As I mentioned in my personal example, I have not filled out a single form...and I did place a couple of phone calls on vehicles. One was promptly returned by a sales person...I gave him my cell # for follow up. The other one never returned my call...neither dealer used a WhosCalling/Tracking # to log me.
I will step out on a limb here and say that I believe paid 3rd party lead sites are on their way out and here is why. I see more and more of them gathering leads away from their sites, which to me is a sign of struggleing times.

We help dealers list their inventory on a multitude of FREE websites and everyday there seems to be more vehicles listed on some of these sites by the big name lead generators. If a dealer can list his inventory on there for FREE or pay a company a few hundred dollars to do it for them automatically why would they want to pay top dollar for someone to pass on a lead as theirs when it really came from a No Cost website?

Craigslist is a great case study. We have dealers selling 20+ units a month (new and used) on this site and in some areas tell me that they do better on the FREE sites then the big two combined. WOW!

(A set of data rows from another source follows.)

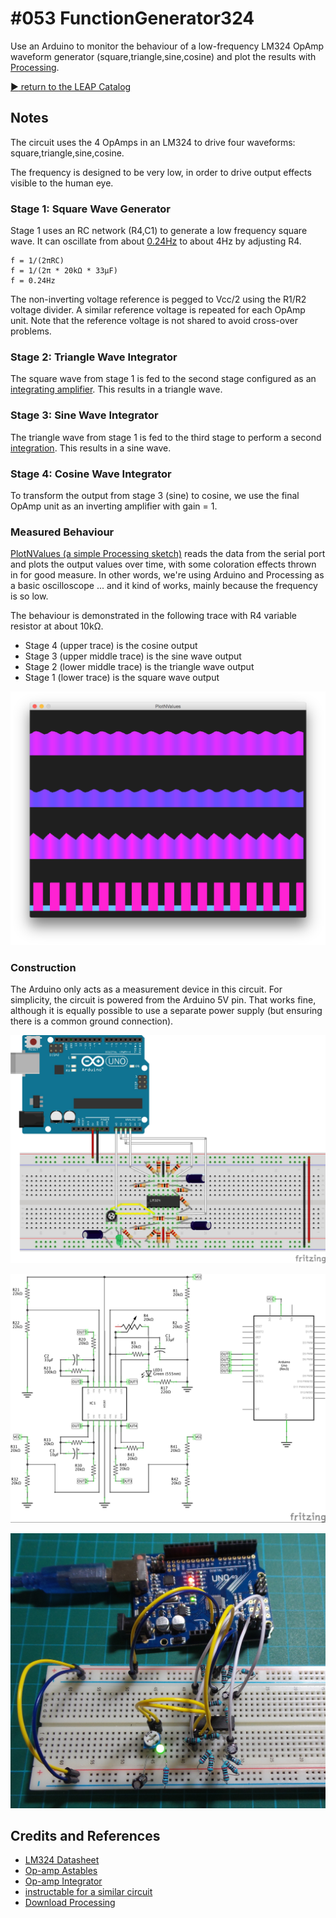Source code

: # #053 FunctionGenerator324

Use an Arduino to monitor the behaviour of a low-frequency LM324 OpAmp waveform generator (square,triangle,sine,cosine) and plot the results with [Processing](https://www.processing.org).


[:arrow_forward: return to the LEAP Catalog](http://leap.tardate.com)

## Notes

The circuit uses the 4 OpAmps in an LM324 to drive four waveforms: square,triangle,sine,cosine.

The frequency is designed to be very low, in order to drive output effects visible to the human eye.

### Stage 1: Square Wave Generator

Stage 1 uses an RC network (R4,C1) to generate a low frequency square wave. It can oscillate from about
[0.24Hz](http://www.wolframalpha.com/input/?i=1%2F%282%CF%80+*+20k%CE%A9+*+33%CE%BCF%29)
to about 4Hz by adjusting R4.

    f = 1/(2πRC)
    f = 1/(2π * 20kΩ * 33μF)
    f = 0.24Hz

The non-inverting voltage reference is pegged to Vcc/2 using the R1/R2 voltage divider.
A similar reference voltage is repeated for each OpAmp unit.
Note that the reference voltage is not shared to avoid cross-over problems.

### Stage 2: Triangle Wave Integrator

The square wave from stage 1 is fed to the second stage configured as an [integrating amplifier](http://en.wikipedia.org/wiki/Op_amp_integrator).
This results in a triangle wave.


### Stage 3: Sine Wave Integrator

The triangle wave from stage 1 is fed to the third stage to perform a second [integration](http://en.wikipedia.org/wiki/Op_amp_integrator).
This results in a sine wave.

### Stage 4: Cosine Wave Integrator

To transform the output from stage 3 (sine) to cosine, we use the final OpAmp unit as an inverting amplifier with gain = 1.

### Measured Behaviour

[PlotNValues (a simple Processing sketch)](../../processing/PlotNValues) reads the data from the serial port and plots the output values over time, with some coloration effects thrown in for good measure. In other words, we're using Arduino and Processing as a basic oscilloscope ... and it kind of works, mainly because the frequency is so low.

The behaviour is demonstrated in the following trace with R4 variable resistor at about 10kΩ.
* Stage 4 (upper trace) is the cosine output
* Stage 3 (upper middle trace) is the sine wave output
* Stage 2 (lower middle trace) is the triangle wave output
* Stage 1 (lower trace) is the square wave output

![processing trace](./assets/processing_trace.png?raw=true)


### Construction

The Arduino only acts as a measurement device in this circuit. For simplicity, the circuit is powered from the Arduino 5V pin.
That works fine, although it is equally possible to use a separate power supply (but ensuring there is a common ground connection).

![The Breadboard](./assets/FunctionGenerator324_bb.jpg?raw=true)

![The Schematic](./assets/FunctionGenerator324_schematic.jpg?raw=true)

![The Build](./assets/FunctionGenerator324_build.jpg?raw=true)


## Credits and References
* [LM324 Datasheet](http://www.futurlec.com/Linear/LM324N.shtml)
* [Op-amp Astables](http://www.learnabout-electronics.org/Oscillators/osc42.php)
* [Op-amp Integrator](http://www.electronics-tutorials.ws/opamp/opamp_6.html)
* [instructable for a similar circuit](http://www.instructables.com/id/THE-SIMPLEST-FUNCTION-GENERATOR-BUILT-ON-A-BREADBO/?ALLSTEPS)
* [Download Processing](https://www.processing.org/download/)
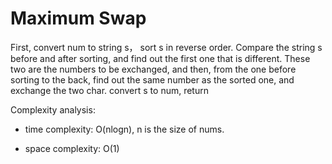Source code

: # Maximum Swap


First, convert num to string s， sort s in reverse order. Compare the string s before and after sorting, and find out the first one that is different. 
These two are the numbers to be exchanged, and then, from the one before sorting to the back, find out the same number as the sorted one, and exchange the two char.
convert s to num, return 

Complexity analysis:
- time complexity: O(nlogn),  n is the size of nums.

- space complexity: O(1)
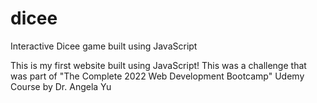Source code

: # dicee
Interactive Dicee game built using JavaScript

This is my first website built using JavaScript!
This was a challenge that was part of "The Complete 2022 Web Development Bootcamp" Udemy Course by Dr. Angela Yu

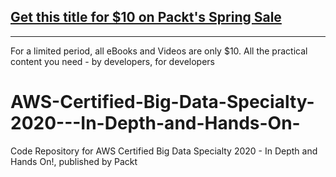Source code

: ## [Get this title for $10 on Packt's Spring Sale](https://www.packt.com/V14933?utm_source=github&utm_medium=packt-github-repo&utm_campaign=spring_10_dollar_2022)
-----
For a limited period, all eBooks and Videos are only $10. All the practical content you need \- by developers, for developers

# AWS-Certified-Big-Data-Specialty-2020---In-Depth-and-Hands-On-
Code Repository for AWS Certified Big Data Specialty 2020 - In Depth and Hands On!, published by Packt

Customers don't feel as threatened or force feed on the free sites as they do on paid sites either.

I will say this. I would maximize the Free sites and SEO/SEM before spending big dollars on paid leads. However, once this was maximized and the ability to handle more leads is there then I would add paid leads as they still offer a solid ROI.

I couldn't agree more with your point...get the inventory into as many places as possible...but don't underestimate the value of "territory" leads...that is...a customer identifying what they are looking for...I don't want to spend hours and hours scouring through inventory looking for a car...find it for me!

Any opportunity to reduce customer fear is a good thing...we changed our approach as well from "leads" was our lead generation site...but we, like consumers and dealers, didn't like the blind lead so we've gone to a different approach...we advertise the dealers specials...because consumers like shopping for "deals." Both gets to show what they need to sell/is on sale and consumers have a simple way to view aggregated inventory specials. And they pick up the phone and call. Now we aggregate all this info for dealers and push it to as m any other places as we can...e.g. AOL Autos, one of the largest portals in the world.

So, I'd recommend that a dealer do what Terry recommends...get your inventory/deals out to as many places as possible and then fill in with paid stuff/listings/leads where it makes sense.
That may be true...however, most 3rd party lead sites do one important thing that the free sites don't...they advertise in traditional media to drive traffic to their sites, free hosts do not. What good does listing on a free site do if nobody knows about it.
Lead lists can be costly...and a bit more difficult to work efficiently.

SEM is a good alternative - only if set-up & managed properly. (Great way to get on the 1st page quickly)

However, PPC ads only get 30% of the clicks; Organic listings are the best performing. An SEO strategy will drive more qualified traffic, improve conversions & increase ROI.